Back-to-school season is a perfect opportunity to share tips and resources on how students, parents, faculty, and administrators can all play a role in creating a safer environment on campus.
- Be an engaged bystander. Call out sexist jokes and victim-blaming, and make a commitment to speak up and intervene when you see problematic behaviors or hear offensive comments. Work to create a campus culture where sexual violence is taken seriously and is not tolerated.
- Lead the change on your campus. Take action by advocating for strong campus policies and educational programming on sexual violence prevention. Get involved in clubs and groups that are working to support survivors and promote a positive, healthy campus. Attend events for Sexual Assault Awareness Month each April and other activities that support survivors throughout the year.

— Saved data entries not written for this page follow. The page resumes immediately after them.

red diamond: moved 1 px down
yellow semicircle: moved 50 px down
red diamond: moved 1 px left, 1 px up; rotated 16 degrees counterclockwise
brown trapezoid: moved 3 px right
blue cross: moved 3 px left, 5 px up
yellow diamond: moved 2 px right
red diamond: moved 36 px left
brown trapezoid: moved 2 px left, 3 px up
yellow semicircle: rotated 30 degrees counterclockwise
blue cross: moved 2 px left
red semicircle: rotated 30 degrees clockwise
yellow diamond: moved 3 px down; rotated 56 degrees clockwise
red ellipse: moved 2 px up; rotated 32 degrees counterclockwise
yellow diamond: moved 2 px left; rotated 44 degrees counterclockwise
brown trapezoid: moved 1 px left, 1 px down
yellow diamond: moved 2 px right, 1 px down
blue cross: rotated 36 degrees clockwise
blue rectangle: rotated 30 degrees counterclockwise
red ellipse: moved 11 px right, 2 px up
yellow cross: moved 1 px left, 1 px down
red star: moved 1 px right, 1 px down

- Support your peers. Believe someone when they tell you they have experienced sexual violence. Affirm that it wasn’t their fault, no matter what. Know where to turn to get help such as confidential counseling services on campus, a local rape crisis center, or the Rape, Abuse & Incest National Network (RAINN) hotline at 800-656-4673 and online.

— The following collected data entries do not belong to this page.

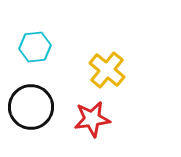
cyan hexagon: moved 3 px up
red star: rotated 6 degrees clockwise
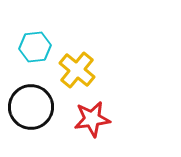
yellow cross: moved 30 px left
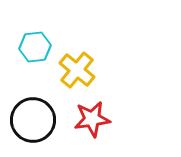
black circle: moved 2 px right, 13 px down
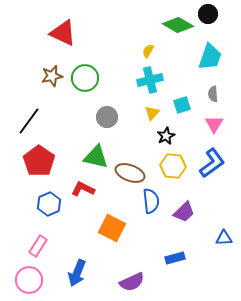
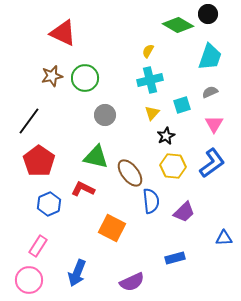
gray semicircle: moved 3 px left, 2 px up; rotated 70 degrees clockwise
gray circle: moved 2 px left, 2 px up
brown ellipse: rotated 32 degrees clockwise
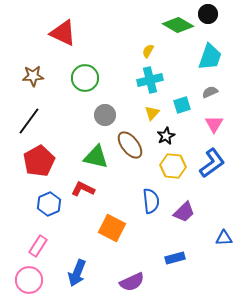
brown star: moved 19 px left; rotated 10 degrees clockwise
red pentagon: rotated 8 degrees clockwise
brown ellipse: moved 28 px up
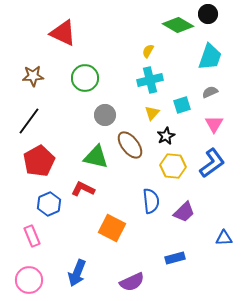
pink rectangle: moved 6 px left, 10 px up; rotated 55 degrees counterclockwise
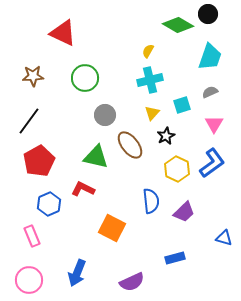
yellow hexagon: moved 4 px right, 3 px down; rotated 20 degrees clockwise
blue triangle: rotated 18 degrees clockwise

- Start talking early and often about sexuality and development. You don’t have to wait until college or high school to have these conversations. Talking openly with young people and children provides a foundation for healthy attitudes and behaviors. Share age-appropriate information and let your child know you are there for them when they have questions about sex. Say things like, “It’s normal to have a lot of questions. It might feel uncomfortable to ask at first, but I’d rather you hear information from me.”
- Talk openly about consent. Help your child understand what consent is and where it fits in their life and relationships. You can say, “Consent should be freely given. If you pressure someone, that isn’t consent – even if they haven’t said ‘no.’ That applies in real life, online, and in texts.”
- Ask questions to your child’s college: Campus Police, Student Affairs, and the Office of Resident Life are all good places to start as you look to learn more about how your child’s school handles sexual assault and what the campus is doing to prevent sexual assault and support victims.
- Take a look at and beyond the numbers: Sexual assaults are common and are often not reported to authorities. Still, universities are required to publish and share information about the number of reported sexual assaults and other crimes on campus. A campus that reports a high number of sexual assaults in a year may have excellent services for victims and a supportive environment that encourages victims to report the assault they experienced. A campus that reports few or no sexual assaults in a year may have few services for victims, and a campus environment that discourages victims from coming forward about their assault.
- Play a role in shaping the campus environment. Be an engaged bystander and intervene when you see inappropriate behavior. Speak up if students or colleagues use oppressive language or make comments that reinforce victim-blaming or myths about sexual violence. Encourage others to do the same.
- Model healthy behaviors and reinforce positive messages. Create a safe and respectful classroom environment as a model for students and the broader campus community. Invite students to identify qualities of the classroom environment they feel are important, such as equality, safety, and respect for all students.
- Talk to your Title IX Coordinator. Learn more about your unique role in addressing sexual violence and how to respond to students who disclose to you their experiences with sexual violence. Find out and share resources and options that are available to students on your campus.
- Mobilize groups across your campus toward prevention. Collaboration across campus is critical for sustainable prevention efforts because it ensures consistent messages about a healthy, safe campus reach students wherever they are. Create a coalition to address sexual violence prevention and response.
- Implement training programs for everyone on campus. Coordinate with your on-campus sexual violence advocates and/or the local rape crisis center to conduct ongoing, mandatory training for faculty, staff, and students.
- Foster a respectful campus where students feel safe reporting negative experiences. Actively model respectful, equitable behavior to students, faculty, and staff. Be an active bystander and intervene when you witness inappropriate behavior. If students or colleagues make sexist comments or jokes about rape, speak up and explain why that is not tolerated on campus.